The seat is home to more than 160,000 people - with some working-class European migrant communities remaining. Around 10 per cent of the electorate identified as having Italian ancestry in the most recent census. A further eight per cent were Irish and six per cent were Greeks.
But the Batman electorate also contains the campus of La Trobe University, which pulls in highly educated young people who often vote Green.
Greens candidate dogged by bullying allegations
Greens candidate Ms Bhathal, found herself at the centre of an internal party dispute just weeks before the election. A letter of complaint written by a group of Victorian Greens was partially leaked to the media recently.
In the memo, fellow Greens members accuse Ms Bhathal of bullying and intimidating her factional opponents.
“Her tactics have become more aggressive and ruthless, her breaches of the code more flagrant and brazen, her behaviour many magnitudes more destructive," the complaint reads, according to Fairfax Media.
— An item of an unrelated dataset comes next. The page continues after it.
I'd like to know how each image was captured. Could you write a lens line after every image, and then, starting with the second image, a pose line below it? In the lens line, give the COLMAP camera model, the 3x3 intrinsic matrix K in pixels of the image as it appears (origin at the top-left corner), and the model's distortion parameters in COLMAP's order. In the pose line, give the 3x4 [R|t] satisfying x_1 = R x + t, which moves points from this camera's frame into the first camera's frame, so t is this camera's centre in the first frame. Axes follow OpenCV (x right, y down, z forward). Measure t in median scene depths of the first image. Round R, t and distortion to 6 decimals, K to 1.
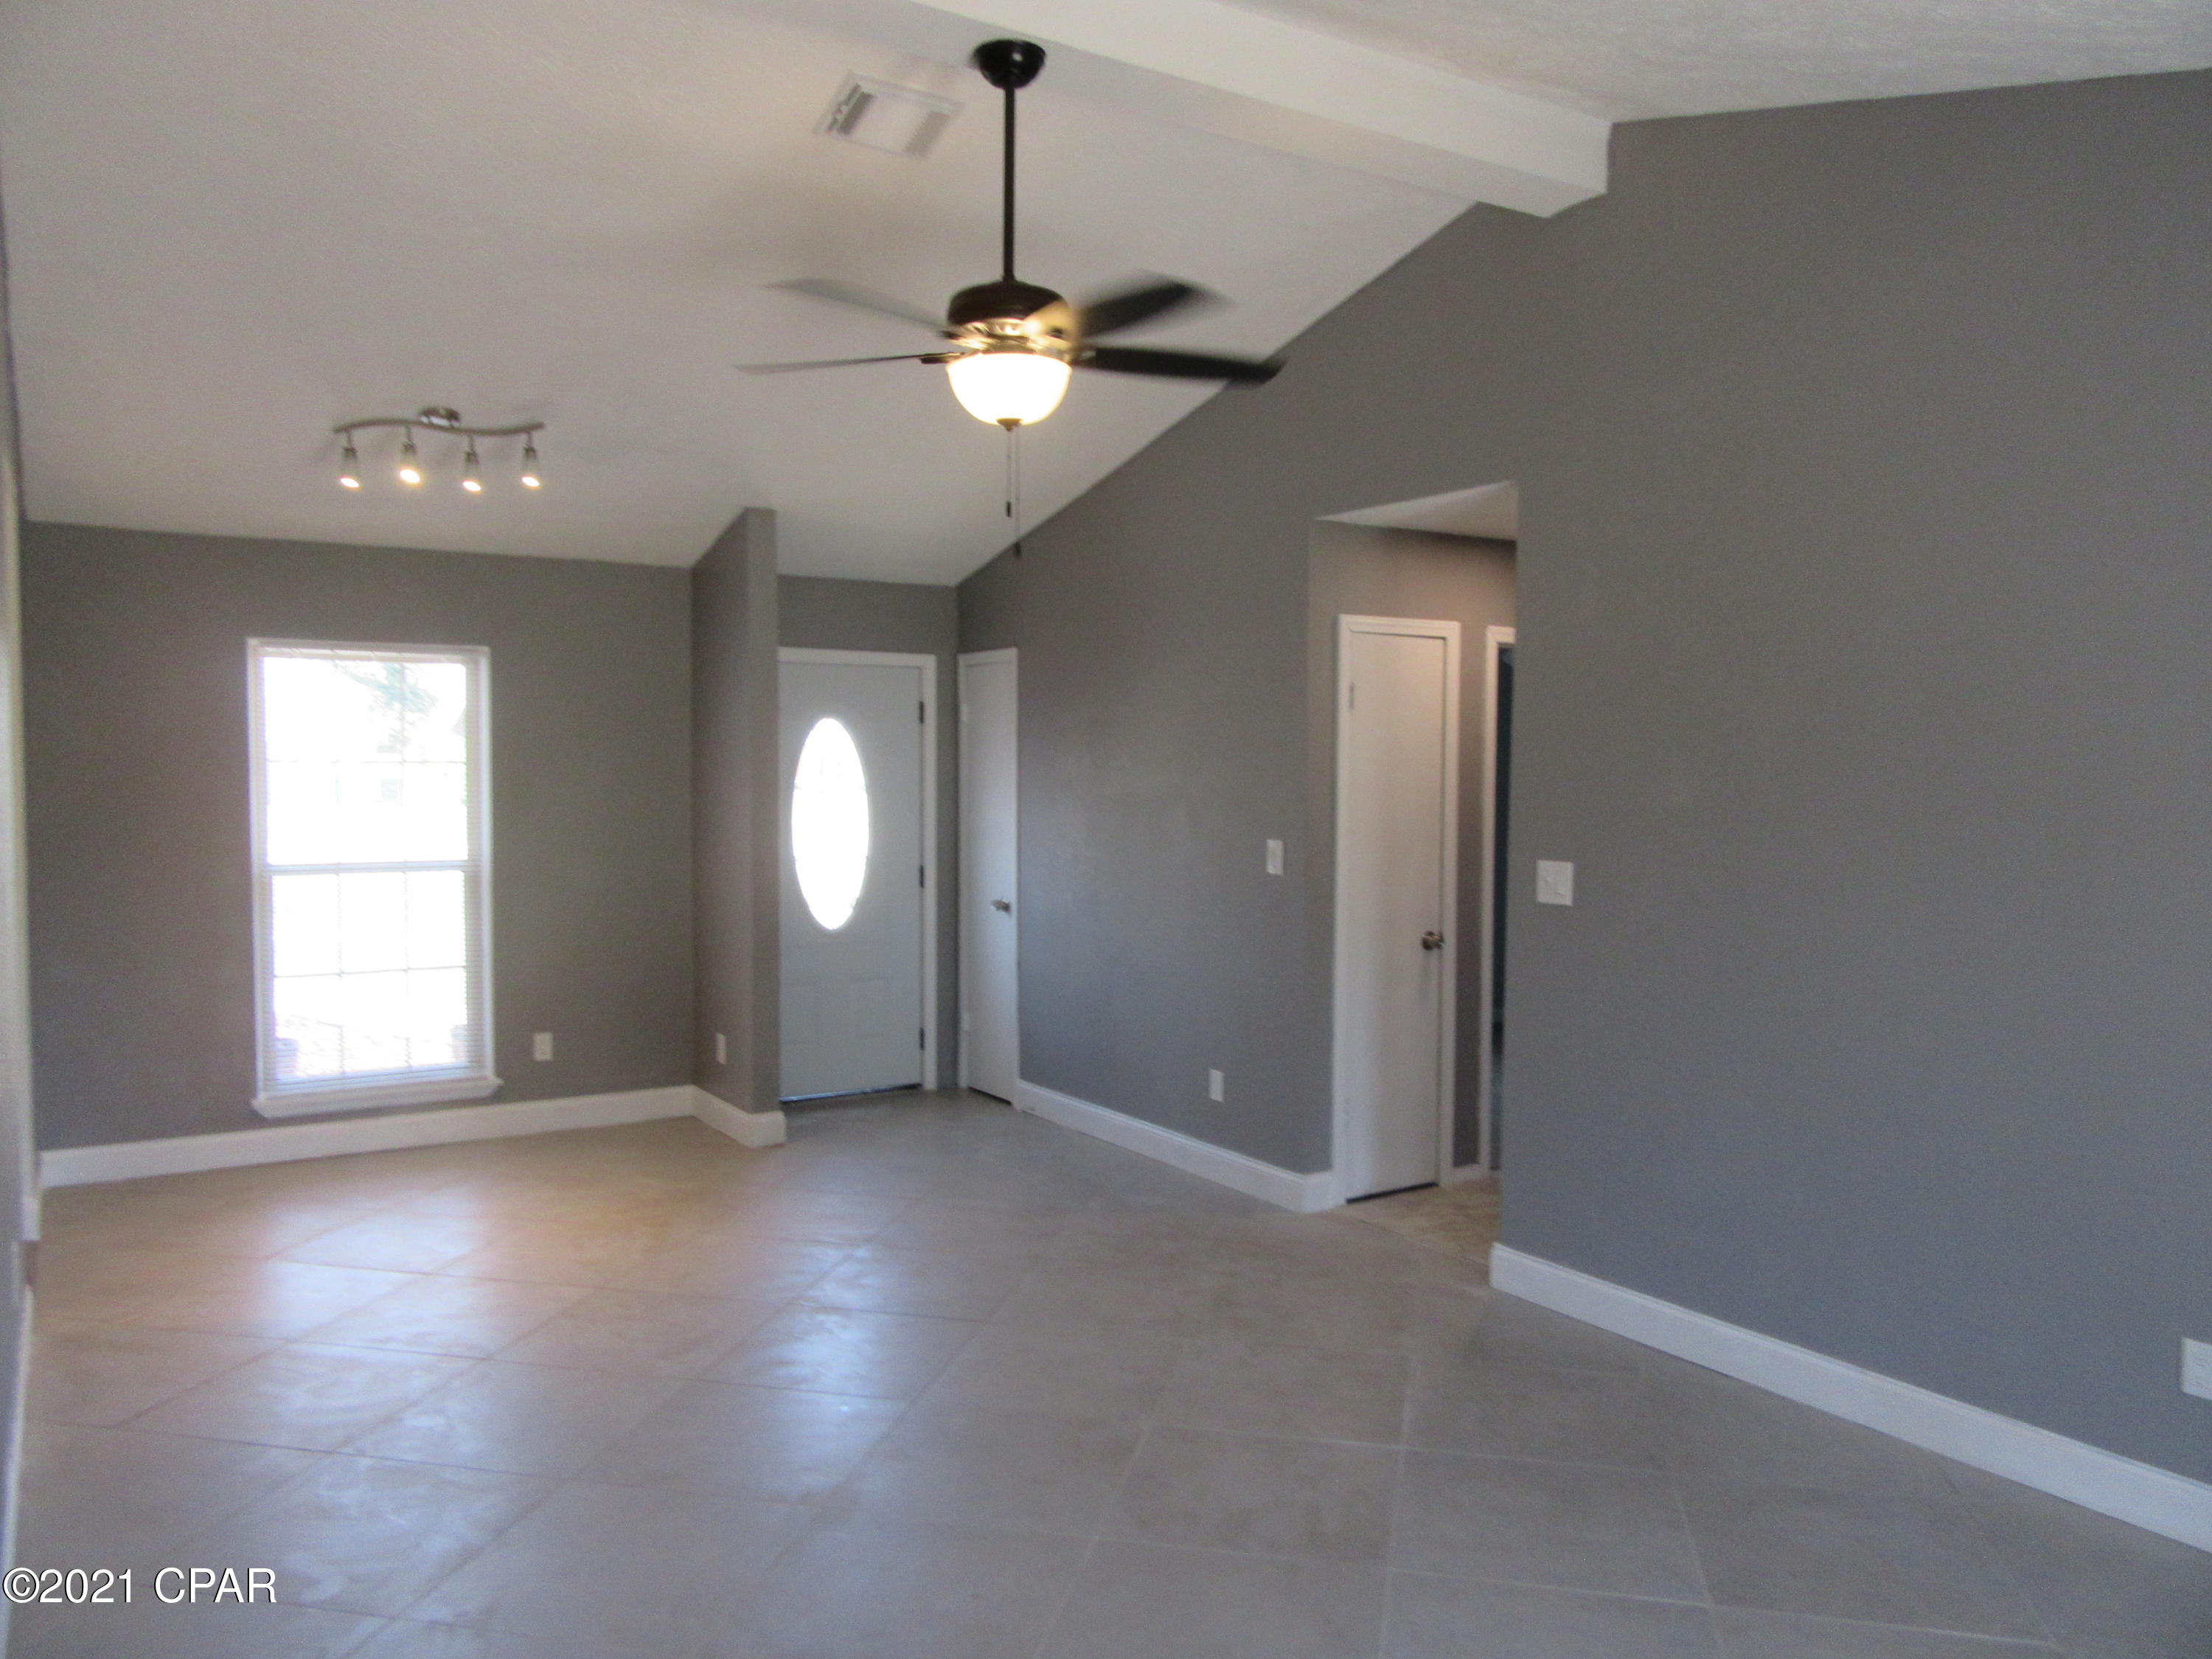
lens RADIAL K [[1661.5, 0, 1113.8], [0, 1661.5, 832.3], [0, 0, 1]] dist [0.006399, 0.000780]
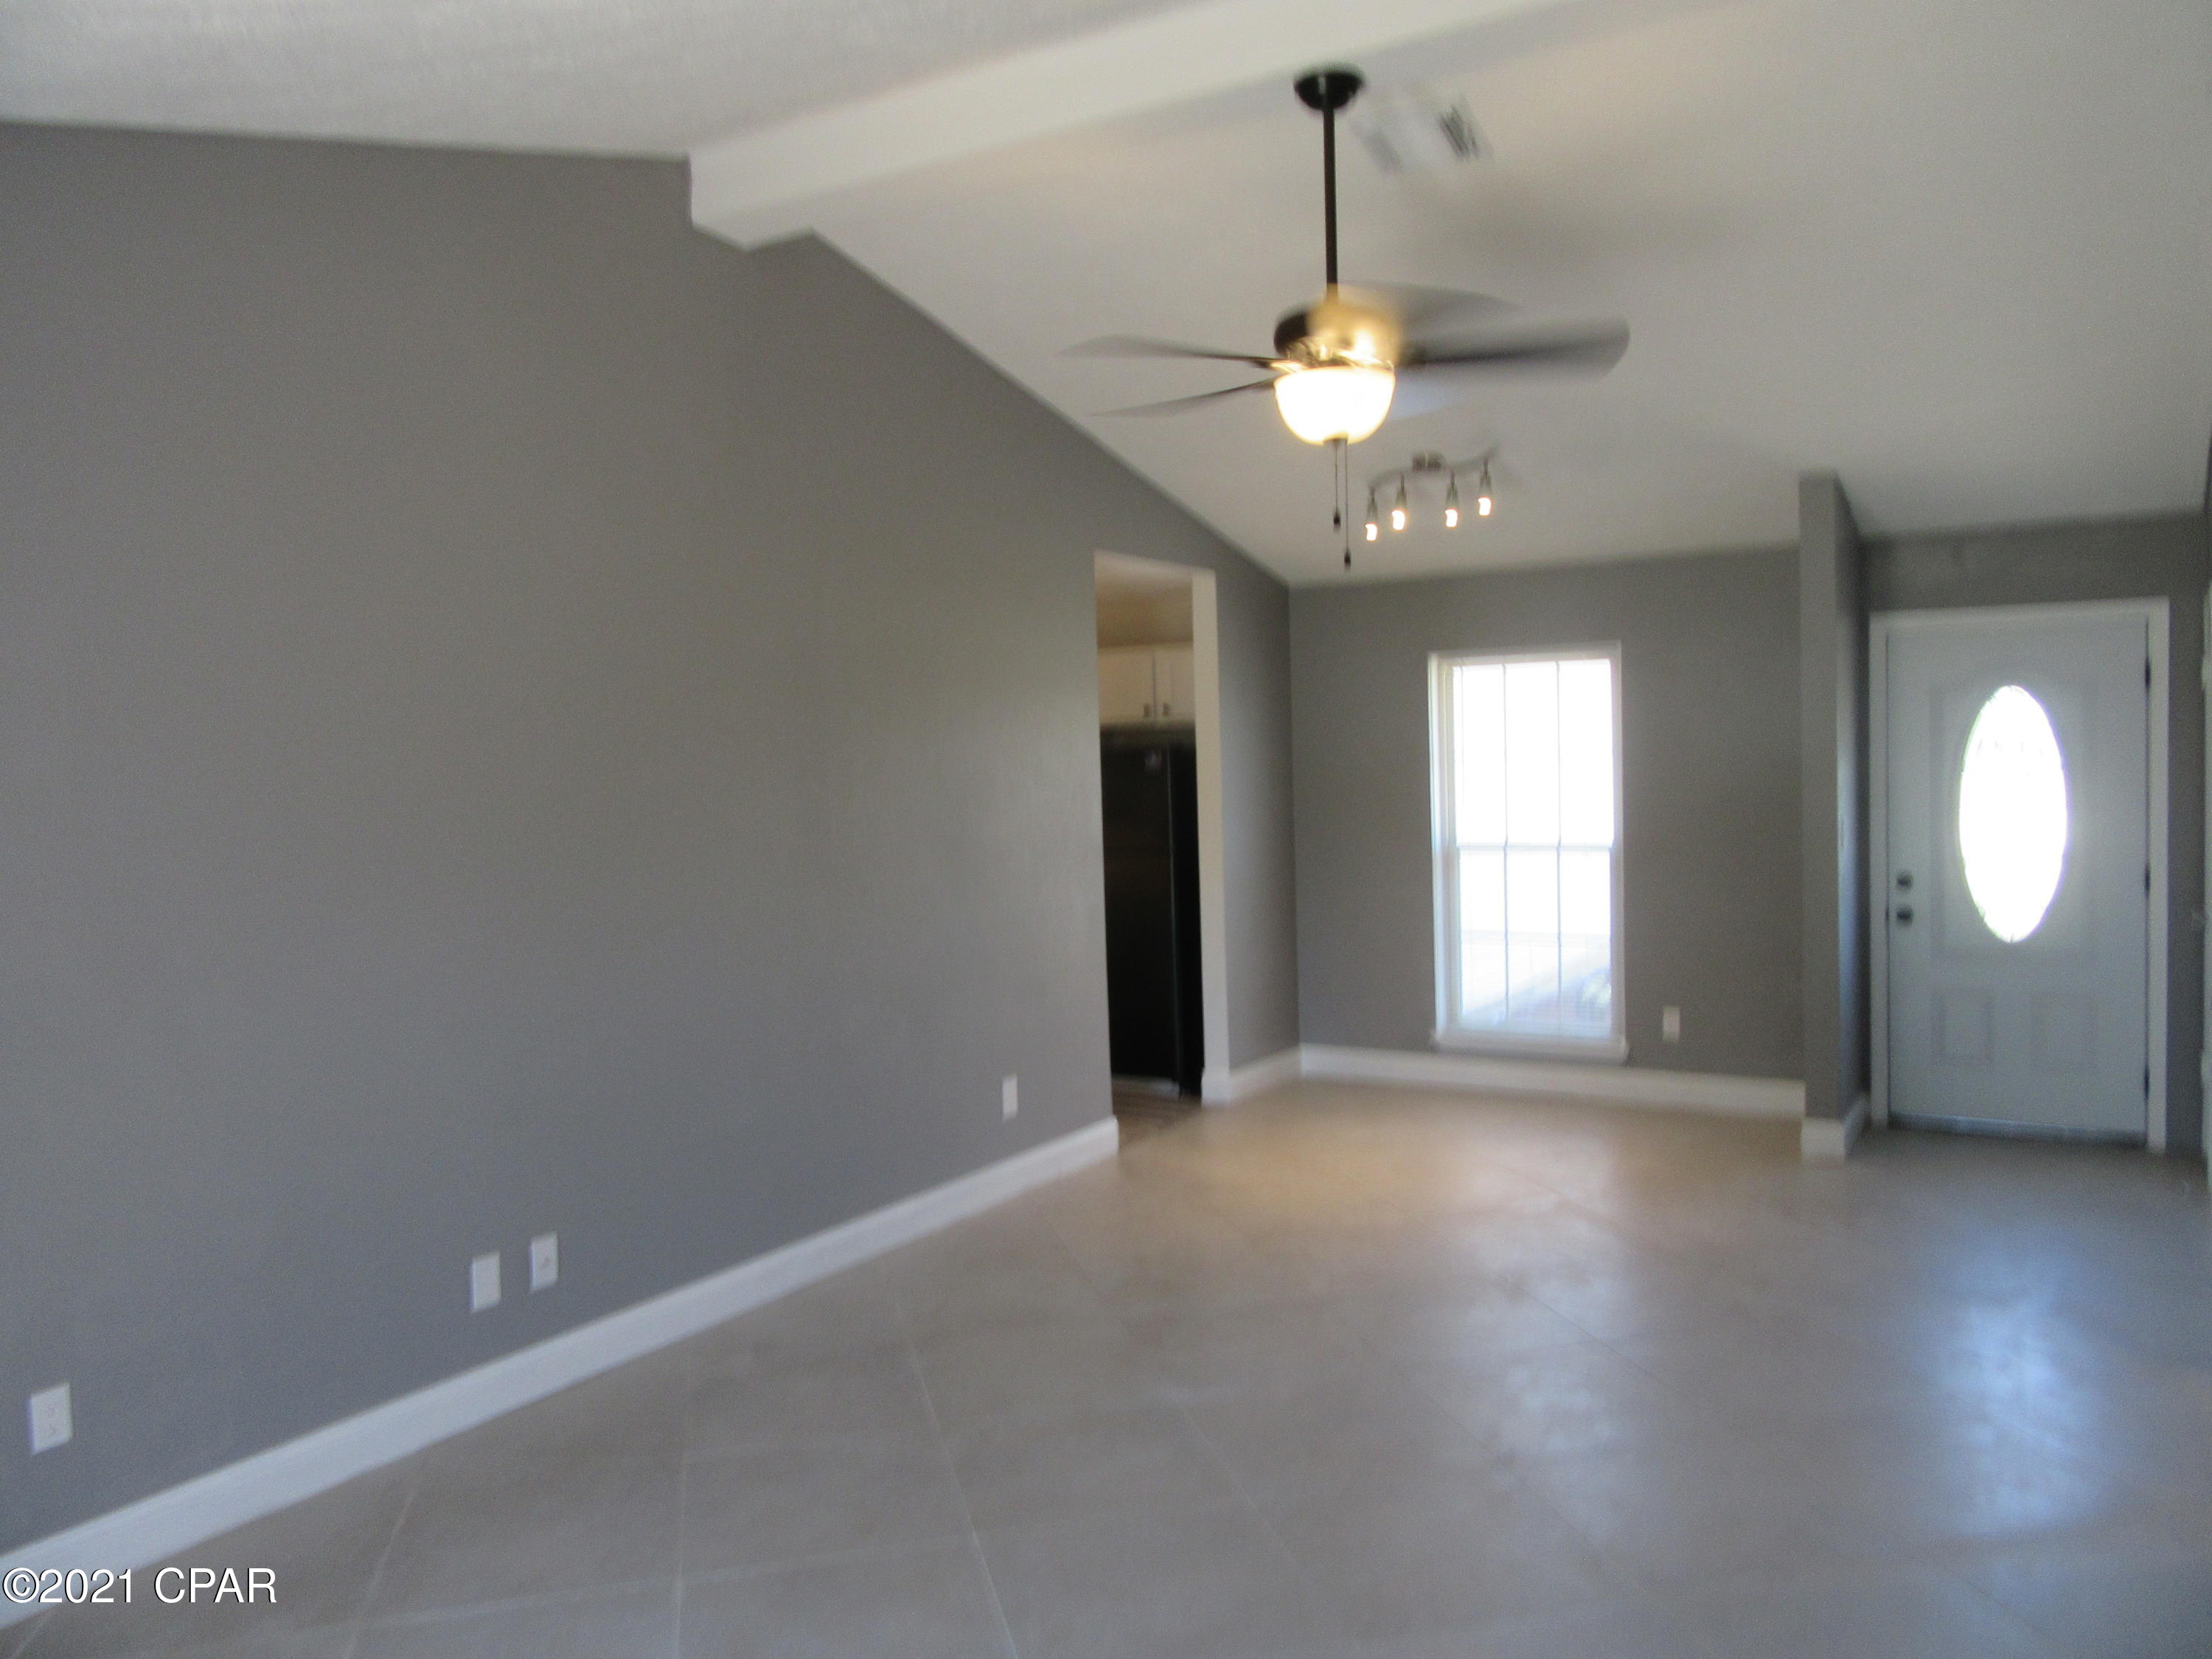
lens RADIAL K [[1661.5, 0, 1113.8], [0, 1661.5, 832.3], [0, 0, 1]] dist [0.006399, 0.000780]
pose [[0.445484, 0.026502, -0.894898, 0.444398], [-0.006343, 0.999630, 0.026447, -0.016875], [0.895267, -0.006105, 0.445487, 0.230872]]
Richard di Natale has rubbished the reports, saying the claims against Ms Bhathal had been investigated but were not substantiated. He said the complaints came from a “very small” group who were unhappy with the Greens’ choice of candidate.
In 2016, Ms Bhathal spoke out after she was targeted over her Sikh faith in an anonymous flyer campaign.
Labor pick forced to apologise
Labor, meanwhile, is backing union heavyweight Ged Kearney.
Ms Kearney, a former nurse, is the president of the Australian Council of Trade Unions. Her campaign hit a speed-bump last month, when the candidate admitted she did not actually live in the electorate. Her house in Brunswick sits over the boundary in the neighbouring division of Wills.
Then only two days before the election, Ms Kearney and Mr Shorten were forced to issue an apology over a "production error" on a campaign flyer that used Greek text under the subheading 'Macedonian' - angering some members of the community.
Mr Brent said it remained to be seen how much the former Labor member Mr Feeney, had already damaged the party’s reputation. Mr Feeney was an “unpopular” member who was caught out for not declaring an investment property in the lead-up to the last election, he claimed.
Ms Kearney, as a unionist and true “leftie”, has a better chance with Batman voters, Mr Brent said.